Lotto cheque fraudster jailed for six years

A fraudster who used stolen cheques to defraud lotto receivers has been jailed for six years

32-year old Matthew Camilleri from Gzira, was investigated by the police in connection with a scam targeting lotto receivers.

The court heard Police Inspectors Joseph Busuttil and Saviour Baldacchino explain how the accused would visit different lotto outlets, request a ticket and delay payment for a few minutes, in the knowledge that after around five minutes, the lotto ticket could not be cancelled from the system.

He would then come up with an excuse for not paying in cash, offering to pay by cheque instead. Being unable to cancel the ticket, the ticket seller would have had little option but to accept. 

Camilleri would use cheques stolen from an office in 2012.

The court was told that he had refined his technique over time, keeping his cheque book hidden until the ticket was issued.

On one occasion, when the lotto receiver had refused the cheque, Camilleri had promised to return with the cash, but never did.

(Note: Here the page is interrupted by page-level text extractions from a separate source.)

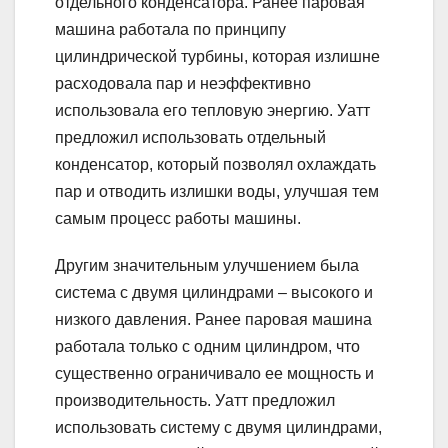
отдельного конденсатора. Ранее паровая
машина работала по принципу
цилиндрической турбины, которая излишне
расходовала пар и неэффективно
использовала его тепловую энергию. Уатт
предложил использовать отдельный
конденсатор, который позволял охлаждать
пар и отводить излишки воды, улучшая тем
самым процесс работы машины.
Другим значительным улучшением была
система с двумя цилиндрами – высокого и
низкого давления. Ранее паровая машина
работала только с одним цилиндром, что
существенно ограничивало ее мощность и
производительность. Уатт предложил
использовать систему с двумя цилиндрами,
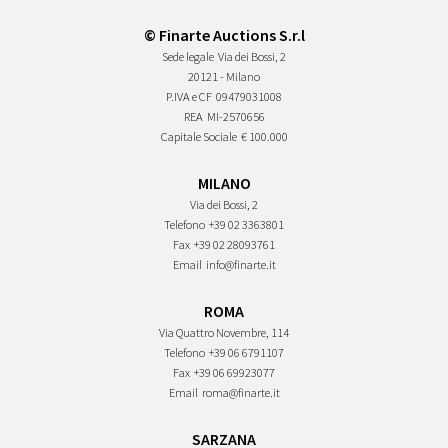
© Finarte Auctions S.r.l
Sede legale
Via dei Bossi, 2
20121 - Milano
P.IVA e CF
09479031008
REA
MI-2570656
Capitale Sociale
€ 100.000
MILANO
Via dei Bossi, 2
Telefono
+39 02 3363801
Fax
+39 02 28093761
Email
info@finarte.it
ROMA
Via Quattro Novembre, 114
Telefono
+39 06 6791107
Fax
+39 06 69923077
Email
roma@finarte.it
SARZANA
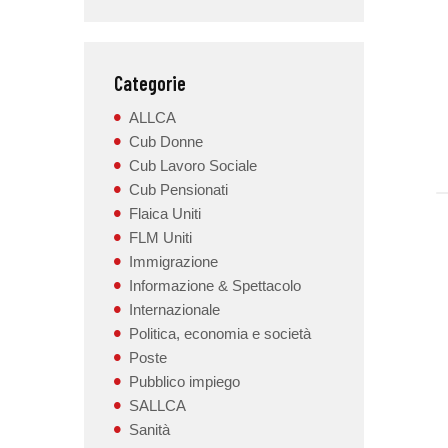
Categorie
ALLCA
Cub Donne
Cub Lavoro Sociale
Cub Pensionati
Flaica Uniti
FLM Uniti
Immigrazione
Informazione & Spettacolo
Internazionale
Politica, economia e società
Poste
Pubblico impiego
SALLCA
Sanità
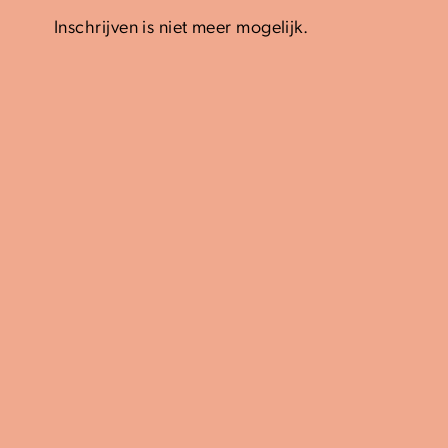
Inschrijven is niet meer mogelijk.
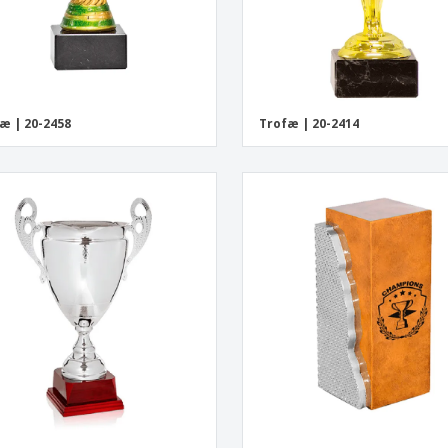
æ | 20-2458
Trofæ | 20-2414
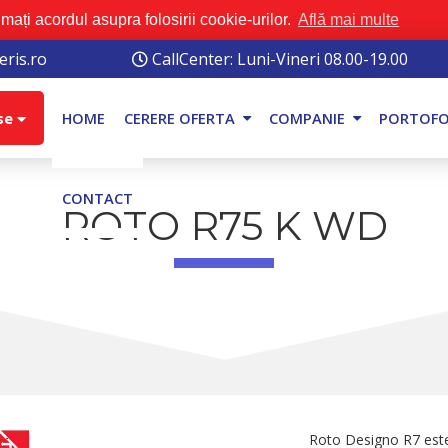
mați acordul asupra folosirii cookie-urilor.
Află mai multe
ris.ro
CallCenter: Luni-Vineri 08.00-19.00
se
HOME
CERERE OFERTA
COMPANIE
PORTOFO
CONTACT
ROTO R75 K WD
Roto Designo R7 este 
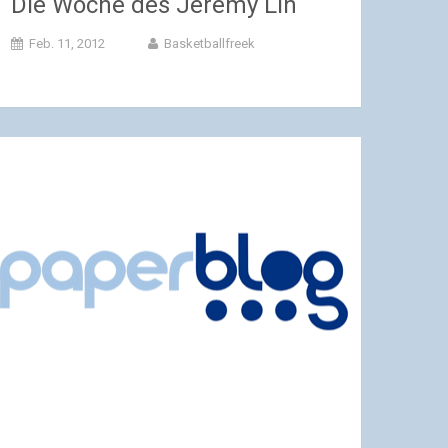
Die Woche des Jeremy Lin
Feb. 11, 2012
Basketballfreek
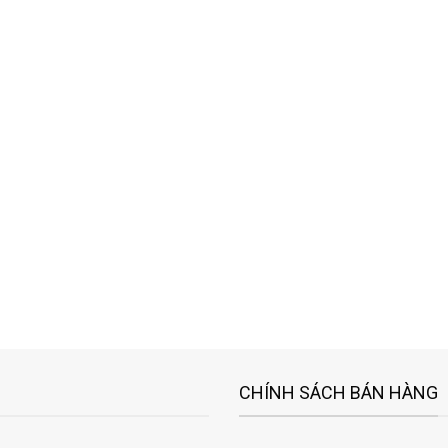
CHÍNH SÁCH BÁN HÀNG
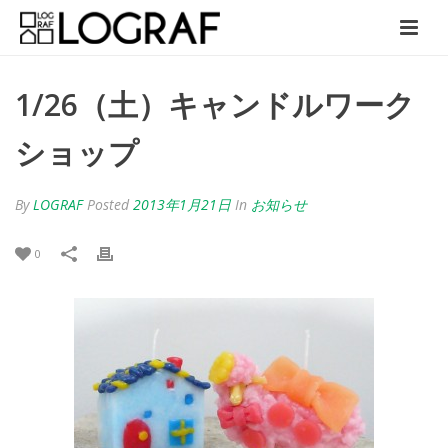
1/26（土）キャンドルワーク
ショップ
By
LOGRAF
Posted
2013年1月21日
In
お知らせ
0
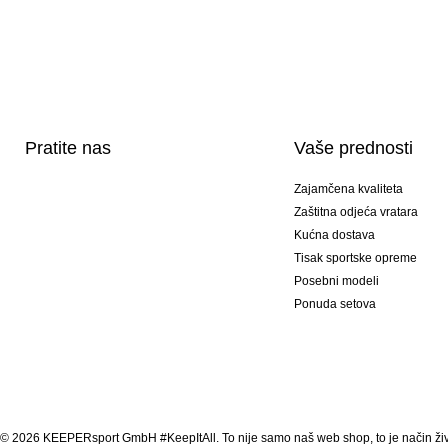
Pratite nas
Vaše prednosti
Zajamčena kvaliteta
Zaštitna odjeća vratara
Kućna dostava
Tisak sportske opreme
Posebni modeli
Ponuda setova
© 2026 KEEPERsport GmbH #KeepItAll. To nije samo naš web shop, to je način živ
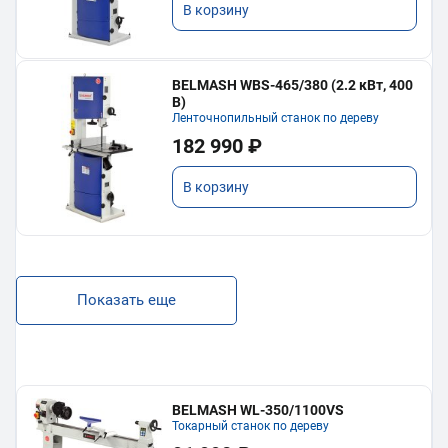
В корзину
BELMASH WBS-465/380 (2.2 кВт, 400
В)
Ленточнопильный станок по дереву
182 990 ₽
В корзину
Показать еще
BELMASH WL-350/1100VS
Токарный станок по дереву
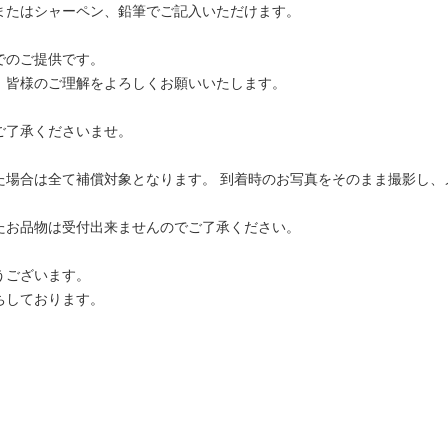
またはシャーペン、鉛筆でご記入いただけます。
でのご提供です。
、皆様のご理解をよろしくお願いいたします。
ご了承くださいませ。
た場合は全て補償対象となります。 到着時のお写真をそのまま撮影し、
たお品物は受付出来ませんのでご了承ください。
うございます。
ちしております。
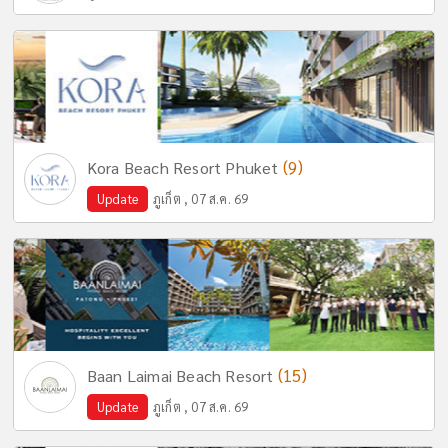
(9)
Kora Beach Resort Phuket
Update
ภูเก็ต , 07 ส.ค. 69
(15)
Baan Laimai Beach Resort
Update
ภูเก็ต , 07 ส.ค. 69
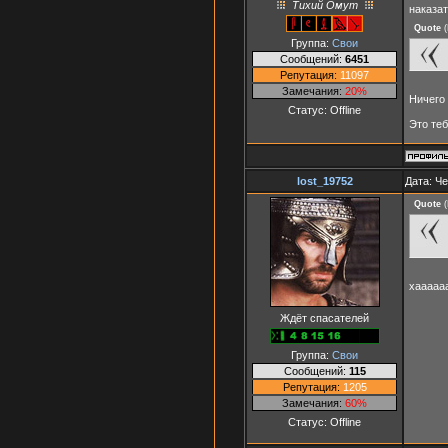
Тихий Омут
наказа
Quote
(
Группа:
Свои
Сообщений:
6451
Репутация:
11097
Замечания:
20%
Ничего
Статус:
Offline
Это теб
lost_19752
Дата: Че
Quote
(
хааааа
Ждёт спасателей
Группа:
Свои
Сообщений:
115
Репутация:
1205
Замечания:
60%
Статус:
Offline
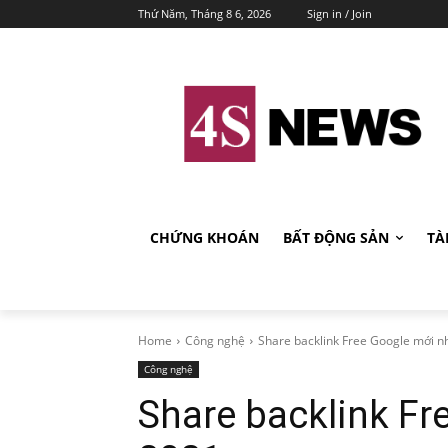
Thứ Năm, Tháng 8 6, 2026
Sign in / Join
CHỨNG KHOÁN
BẤT ĐỘNG SẢN
TÀ
Home
Công nghệ
Share backlink Free Google mới n
Công nghệ
Share backlink Fr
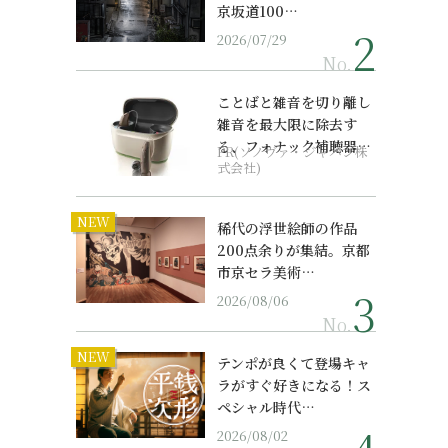
京坂道100…
2026/07/29
No.
ことばと雑音を切り離し
雑音を最大限に除去す
る、フォナック補聴器の
PR(ソノヴァ・ジャパン株
最上位モデル
式会社)
NEW
稀代の浮世絵師の作品
200点余りが集結。京都
市京セラ美術…
2026/08/06
No.
NEW
テンポが良くて登場キャ
ラがすぐ好きになる！ス
ペシャル時代…
2026/08/02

The man’s repeated actions eventually led to all lotto receivers being sent an email with a photo of Camilleri, warning all lotto receivers to be on their guard.

He was also accused of stealing a laptop, a generator, two TV sets, two printers and a keyboard, from the Mosta office where he had also stolen the chequebook.

The suspect was charged with theft, wilful damage to third party property, fraud, falsification of documents, knowingly making use of forged cheques, illegally dumping the stolen items at sea and a number of other offences linked to his arrest. 

The man was also accused of being a recidivist.

However, a lack of forensic evidence linking the accused to the Mosta theft and an inadmissible statement to the police, released without a lawyer present, led to him being acquitted of the theft. The use of the stolen cheques did not automatically mean that the accused had committed the theft, the court observed.

On the charges of fraud, the court noted that the accused had tried to avoid raising suspicion by going to different lotto outlets, putting a false ID number and telephone number on the cheque in a bid to be more convincing.

However, the man’s identity was ultimately confirmed by CCTV footage, the court observed, finding Camilleri guilty of fraud and recidivism whilst clearing him of theft and offences against the arresting officers.

Magistrate Joe Mifsud noted that the accused had a serious drug problem which had persisted through various attempts at rehabilitation.

The court could not ignore the fact that the man had been given a number of opportunities to reform but had frittered them away, Magistrate Mifsud said.

Society deserved protection from persons like the accused, who was resisting its efforts to help him, as shown by his lengthy criminal record, ruled the court, jailing him for six years.